C. To edit a cell, press the “Edit graph” button marked as 2 with green outline in Figure 8. Clicking the button redirects you to the same screen as shown in Figure 5. You can thereafter modify the cell. The changes are saved when you click the “Save Cell” button, marked as 6 with red outline in Figure 5.
D. To view the sensor's metadata for that cell, click the “Metadata” button marked as 3 with red outline in Figure 8. A pop-up with metadata appears, as shown in Figure 9.
E. To delete a cell, click the “Delete” button marked as 4 with orange outline, shown in Figure 8.
A. Navigate to the admin page by clicking “Admin Page” in the navigation bar.
B. Navigate to the metadata tab by clicking the “Metadata” tab marked as 1 with brown outline in Figure 10.
C. Type the sensor number in the textbox ,marked as 2 with a green outline in Figure 10, and click the adjacent “Search” button. Autocomplete will assist you in finding the right sensor.
D. A form, like the one marked 3 with blue outline in Figure 10, containing metadata for that sensor will appear. Select and edit some of the fields. The calendar pop-up, shown in Figure 6, will appear when editing dates.
E. Click the “Save” button, marked as 4 with orange outline in Figure 10, to update the metadata for that sensor.
A. Navigate to the metadata tab by following steps A and B of the “5. Edit Metadata of a Sensor” section.
B. Write the number of the new sensor in the search field, marked as 1 with dark blue outline in Figure 11. When clicking the adjacent “Search” button, and the sensor number is not registered in the database, the card shown in Figure 11 appears. If you want to add a new sensor, click the button “Yes”, marked as 2 with purple outline.This will make an empty form appear, marked as 3 with red outline in Figure 12.
C. Fill out the form with metadata for the new sensor. The required fields are marked with a red star.

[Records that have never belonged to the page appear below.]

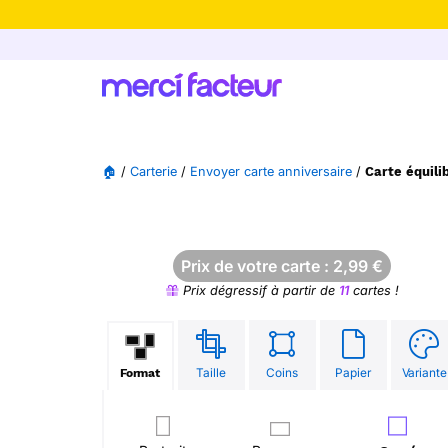
-30% de rédu
🏠
/
Carterie
/
Envoyer carte anniversaire
/
Carte équili
Prix de votre carte :
2,99
€
Prix dégressif à partir de
11
cartes !
Taille
Coins
Papier
Variante
Format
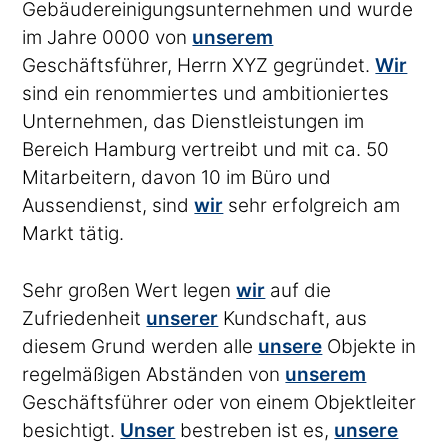
Gebäudereinigungsunternehmen und wurde
im Jahre 0000 von
unserem
Geschäftsführer, Herrn XYZ gegründet.
Wir
sind ein renommiertes und ambitioniertes
Unternehmen, das Dienstleistungen im
Bereich Hamburg vertreibt und mit ca. 50
Mitarbeitern, davon 10 im Büro und
Aussendienst, sind
wir
sehr erfolgreich am
Markt tätig.
Sehr großen Wert legen
wir
auf die
Zufriedenheit
unserer
Kundschaft, aus
diesem Grund werden alle
unsere
Objekte in
regelmäßigen Abständen von
unserem
Geschäftsführer oder von einem Objektleiter
besichtigt.
Unser
bestreben ist es,
unsere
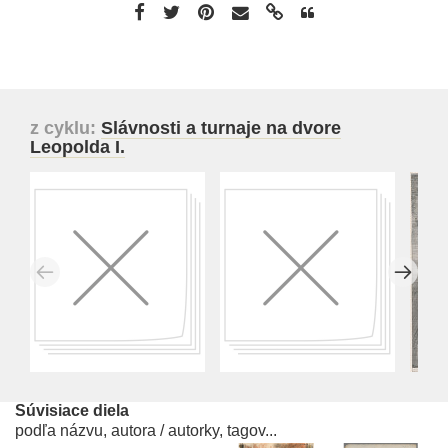
z cyklu:
Slávnosti a turnaje na dvore
Leopolda I.
Súvisiace diela
podľa názvu, autora / autorky, tagov...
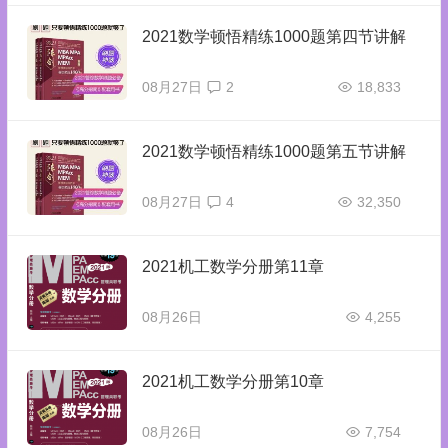
2021数学顿悟精练1000题第四节讲解
08月27日
2
18,833
2021数学顿悟精练1000题第五节讲解
08月27日
4
32,350
2021机工数学分册第11章
08月26日
4,255
2021机工数学分册第10章
08月26日
7,754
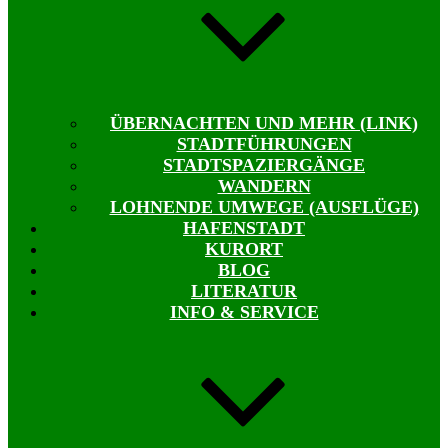
ÜBERNACHTEN UND MEHR (LINK)
STADTFÜHRUNGEN
STADTSPAZIERGÄNGE
WANDERN
LOHNENDE UMWEGE (AUSFLÜGE)
HAFENSTADT
KURORT
BLOG
LITERATUR
INFO & SERVICE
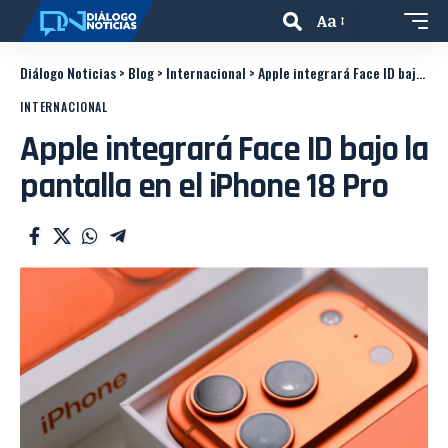
Aa
Diálogo Noticias
>
Blog
>
Internacional
>
Apple integrará Face ID bajo la pantalla en el iPhone 18 Pro
INTERNACIONAL
Apple integrará Face ID bajo la
pantalla en el iPhone 18 Pro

D. Save the new sensor by clicking the button “Save” marked as 4 with orange outline in Figure 12.
A. Navigate to the admin page by clicking “Admin Page” in the navigation bar. A screen as shown in Figure 13 will appear.
B. Make sure you are on the “Upload data” tab. If not, press on the “Upload data” tab marked as 1 with a green outline in Figure 13.

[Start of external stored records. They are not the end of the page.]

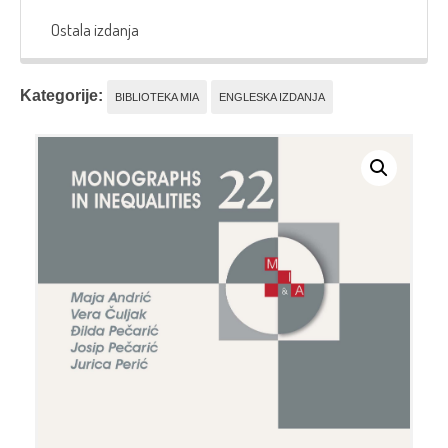
Ostala izdanja
Kategorije:
BIBLIOTEKA MIA
ENGLESKA IZDANJA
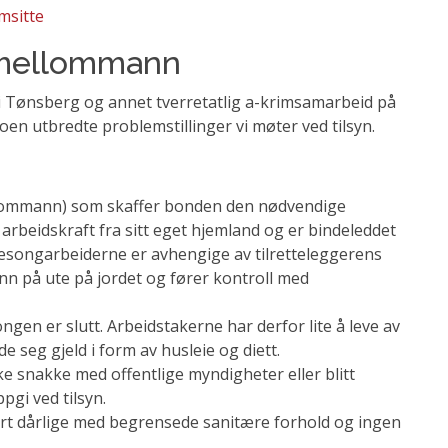
msitte
 mellommann
 i Tønsberg og annet tverretatlig a-krimsamarbeid på
oen utbredte problemstillinger vi møter ved tilsyn.
mellommann) som skaffer bonden den nødvendige
 arbeidskraft fra sitt eget hjemland og er bindeleddet
songarbeiderne er avhengige av tilretteleggerens
nn på ute på jordet og fører kontroll med
en er slutt. Arbeidstakerne har derfor lite å leve av
e seg gjeld i form av husleie og diett.
ke snakke med offentlige myndigheter eller blitt
pgi ved tilsyn.
ært dårlige med begrensede sanitære forhold og ingen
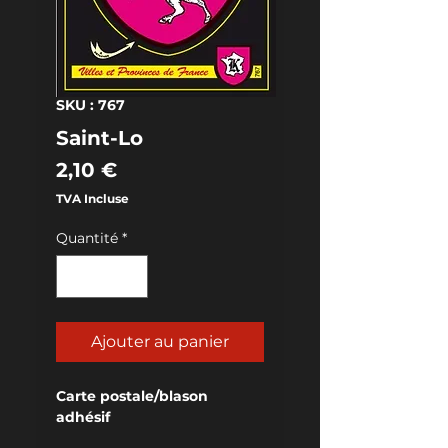
SKU : 767
Saint-Lo
Prix
2,10 €
TVA Incluse
Quantité
*
Ajouter au panier
Carte postale/blason 
adhésif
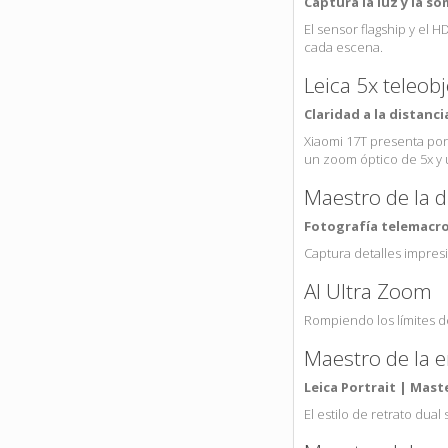
Captura la luz y la s
El sensor flagship y el
cada escena.
Leica 5x teleob
Claridad a la distanci
Xiaomi 17T presenta por
un zoom óptico de 5x y u
Maestro de la d
Fotografía telemacr
Captura detalles impre
AI Ultra Zoom
Rompiendo los límites de
Maestro de la 
Leica Portrait | Mast
El estilo de retrato dua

C. Click the “Velg fil” button next to “Data file:” in the red square marked as 2 in Figure 13 and select the data file you want to upload from your computer.
D. Click the “Velg fil” button next to “Config file:” in the red square marked as 2 in Figure 13, and select the config file you want to use. The config file is a JSON file used to parse the data file. An example of a config file is shown in backend -> services -> parser -> metaocean.json in the GitHub project.
E. Click the “Upload” button, marked as 3 with orange outline in Figure 13, to upload the data. A feedback message will appear below the “Upload” button, showing whether the operation succeeded or failed.
You can sign out of the system by hovering on your name in the navigation bar, marked as 1 with red outline in Figure 14, and clicking the “Sign out” button marked as 2 with green outline. This can be done from any of the screens.
Log in to the system as explained in the “Log in to the System” section. This will prompt you to a screen similar to Figure 15, with all the available dashboards. By clicking on the desidered dashboard button, a new screen similar to Figure 16 will appear. Information about this dashboard and the graphs will be available at this page.